*** Opening Supplied text ***

Author: Tim Challies
Do More Better breaks down the importance and practicalities of having a routine to increase your productivity. Tim Challies has his hands in a lot. He is a Pastor, husband, father, book reviewer, blogger, amongst many other titles. I found him while doing some research on YouTube one day and was distracted by him giving book recommendations. Which led me down a rabbit hole of watching a few of his other videos (I may have watched every book recommendation video he has, but I digress). I went to his website to find out more information about him, signed up for his emails, and my first thought was, “How does he do all of this?”. When I saw that he had a book on productivity, it was a no-brainer for me to grab it. It was a quick read, with a lot of information that I already knew but wouldn’t be bad for someone that needed the basics of increasing their productivity.
As this is a Biblical based book on productivity, it wasn’t a shocker to find “good works” a topic. My experience is that many people are quick to downplay or flat out deny good works. After all, we are saved by grace and not good works. But like many other unpopular (as in you don’t hear them talked about often) bible verses, people tend to ignore what the Bible actually says about the good works we should be doing. I wonder if so many people focus on the fact that we are saved by grace and not works to get away with doing good works? I understand wanting to keep people away from thinking they can work their way to salvation. But I don’t hear much preached about doing good works as a result of our salvation. The reason we should be doing these good works? For God’s glory. Since our purpose in life is to do things for God’s glory, the things that prevent us from doing that is considered a theological problem per Challies.
Do More Better is an action based book. Tim Challies starts by walking you through what is productivity, what is stopping you from being productive, and then he actually walks you through the steps that he does to help with his productivity. Now I am one of those people who doesn’t usually do what a book tells me. If it says stop and write this down, I won’t. I’ll probably highlight it. Think about going back to it later, maybe. But unless I’m reading something for a specific reason, I just don’t do it. But since turning over a new leaf and actually trying to use the books and resources as tools for improvement, I am doing what I am told, and I am sharing with you. After all, that is why my blog is much more than just a book review site. By giving you my answers to the action items, you may consider the section to follow a bit of a SPOILER. I don’t want to ruin the book for anyone, so I will bold the beginning and end of the parts that give some information away, and you can skip right past them.

*** Closing Supplied text ***

* [Problem to solve]: Repeat word for word the part of the book review that runs from "Author: Tim Challies" up to and including "increasing their productivity.".

*** Opening Dataset records ***

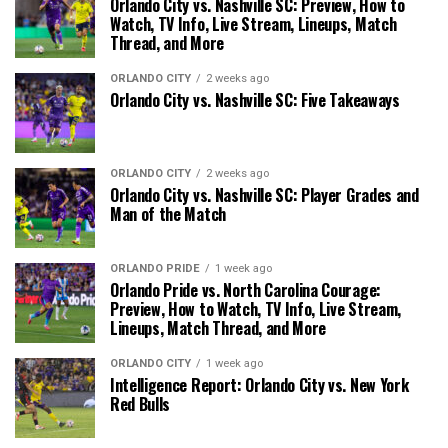
Orlando City vs. Nashville SC: Preview, How to
Watch, TV Info, Live Stream, Lineups, Match
Thread, and More
ORLANDO CITY
2 weeks ago
Orlando City vs. Nashville SC: Five Takeaways
ORLANDO CITY
2 weeks ago
Orlando City vs. Nashville SC: Player Grades and
Man of the Match
ORLANDO PRIDE
1 week ago
Orlando Pride vs. North Carolina Courage:
Preview, How to Watch, TV Info, Live Stream,
Lineups, Match Thread, and More
ORLANDO CITY
1 week ago
Intelligence Report: Orlando City vs. New York
Red Bulls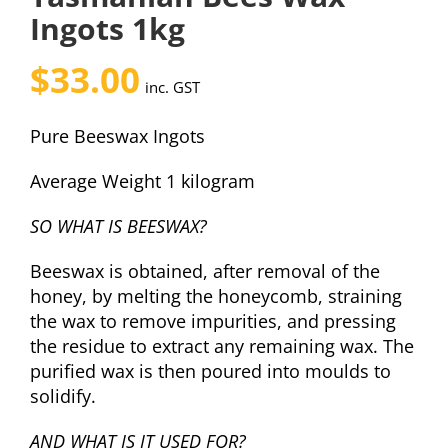
Ingots 1kg
$
33.00
inc. GST
Pure Beeswax Ingots
Average Weight 1 kilogram
SO WHAT IS BEESWAX?
Beeswax is obtained, after removal of the
honey, by melting the honeycomb, straining
the wax to remove impurities, and pressing
the residue to extract any remaining wax. The
purified wax is then poured into moulds to
solidify.
AND WHAT IS IT USED FOR?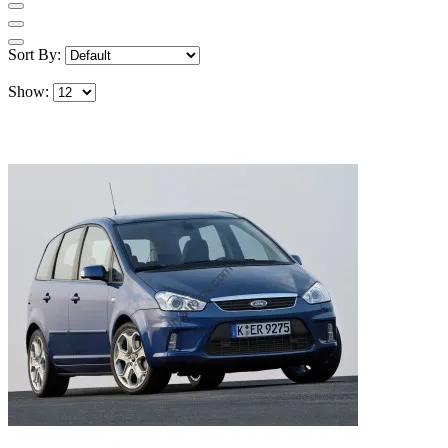
Sort By:
Show: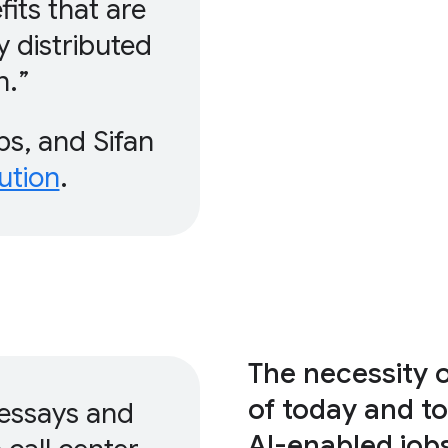
fits that are
y distributed
n.
s, and Sifan
ution
.
The necessity 
of today and t
 essays and
AI-enabled job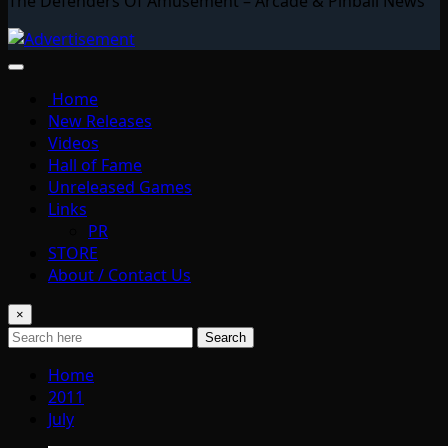
The Defenders Of Amusement – Arcade & Pinball News
Home
New Releases
Videos
Hall of Fame
Unreleased Games
Links
PR
STORE
About / Contact Us
×
Search
Home
2011
July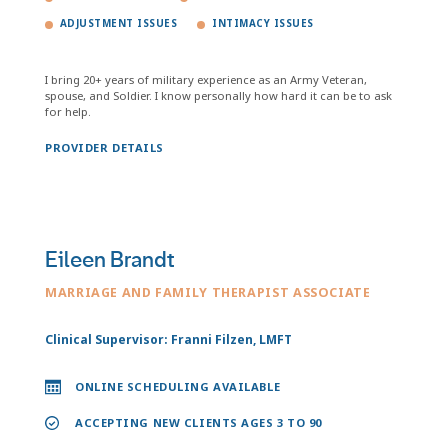
ADJUSTMENT ISSUES
INTIMACY ISSUES
I bring 20+ years of military experience as an Army Veteran,
spouse, and Soldier. I know personally how hard it can be to ask
for help.
PROVIDER DETAILS
Eileen Brandt
MARRIAGE AND FAMILY THERAPIST ASSOCIATE
Clinical Supervisor: Franni Filzen, LMFT
ONLINE SCHEDULING AVAILABLE
ACCEPTING NEW CLIENTS AGES 3 TO 90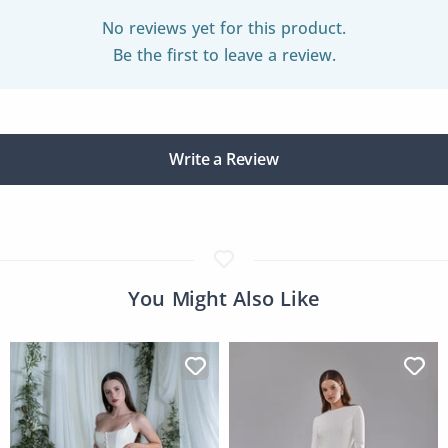
No reviews yet for this product.
Be the first to leave a review.
Write a Review
You Might Also Like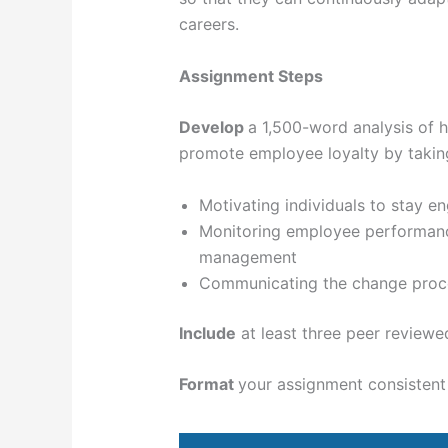
careers.
Assignment Steps
Develop
a 1,500-word analysis of
promote employee loyalty by taking
Motivating individuals to stay e
Monitoring employee performance
management
Communicating the change process
Include
at least three peer reviewe
Format
your assignment consistent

*** Closing Dataset records ***

* [Exercise result]:
Author: Tim Challies
Do More Better breaks down the importance and practicalities of having a routine to increase your productivity. Tim Challies has his hands in a lot. He is a Pastor, husband, father, book reviewer, blogger, amongst many other titles. I found him while doing some research on YouTube one day and was distracted by him giving book recommendations. Which led me down a rabbit hole of watching a few of his other videos (I may have watched every book recommendation video he has, but I digress). I went to his website to find out more information about him, signed up for his emails, and my first thought was, “How does he do all of this?”. When I saw that he had a book on productivity, it was a no-brainer for me to grab it. It was a quick read, with a lot of information that I already knew but wouldn’t be bad for someone that needed the basics of increasing their productivity.